The global economic outlook for this year has perked up, but tighter financial conditions will weigh more heavily in 2024, says Fitch Ratings.
In its latest forecast, the rating agency revised its global GDP growth call to 2.0% for 2023, up from its previous projection of just 1.4% growth.
The brighter forecast comes amid a rosier outlook for China, revised up to 5.2% from 4.1%, an increase in its U.S. call to 1.0% from 0.2%, and a revised Eurozone growth forecast, up to 0.8% from 0.2%.
“The improvement in the near-term outlook reflects China’s post-Covid-19 reopening, a material easing of the European natural gas crisis, and surprising near-term resilience in U.S. consumer demand,” Fitch said, noting that this marks its first forecast upgrade since Russia invaded Ukraine last year.
However, it’s not all good news, with Fitch also trimming its global forecast for 2024 to 2.4% from 2.7%, citing the lagging effects of tighter monetary policy, particularly in the U.S. and Europe.
“Central banks are now taking away the punchbowl quite quickly.

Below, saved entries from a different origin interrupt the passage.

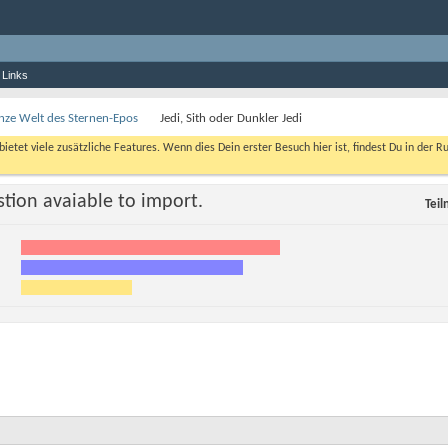
 Links
nze Welt des Sternen-Epos
Jedi, Sith oder Dunkler Jedi
bietet viele zusätzliche Features. Wenn dies Dein erster Besuch hier ist, findest Du in der R
tion avaiable to import.
Tei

It is only a matter of time before the impact on the real economy becomes much more visible,” said Brian Coulton, chief economist with Fitch, in a release.
On the rate front, the rating agency said that it now expects the Fed Funds rate to peak at 5.5%, up from its previous call of 5.0%; and the European Central Bank’s key rate to reach 4.0% in June, an upward revision of 100 basis points from its previous forecast.
While it’s taking longer than expected for the effects of these rate rises to curb demand, Fitch still expects a recession in the U.S. by the third quarter of this year, “several months later than in our previous forecast and a few months after the peak in Fed Funds.”
Fitch noted that while it looks as though headline inflation has peaked, core inflation remains “stubbornly high,” and sources of possible wage inflation have not eased.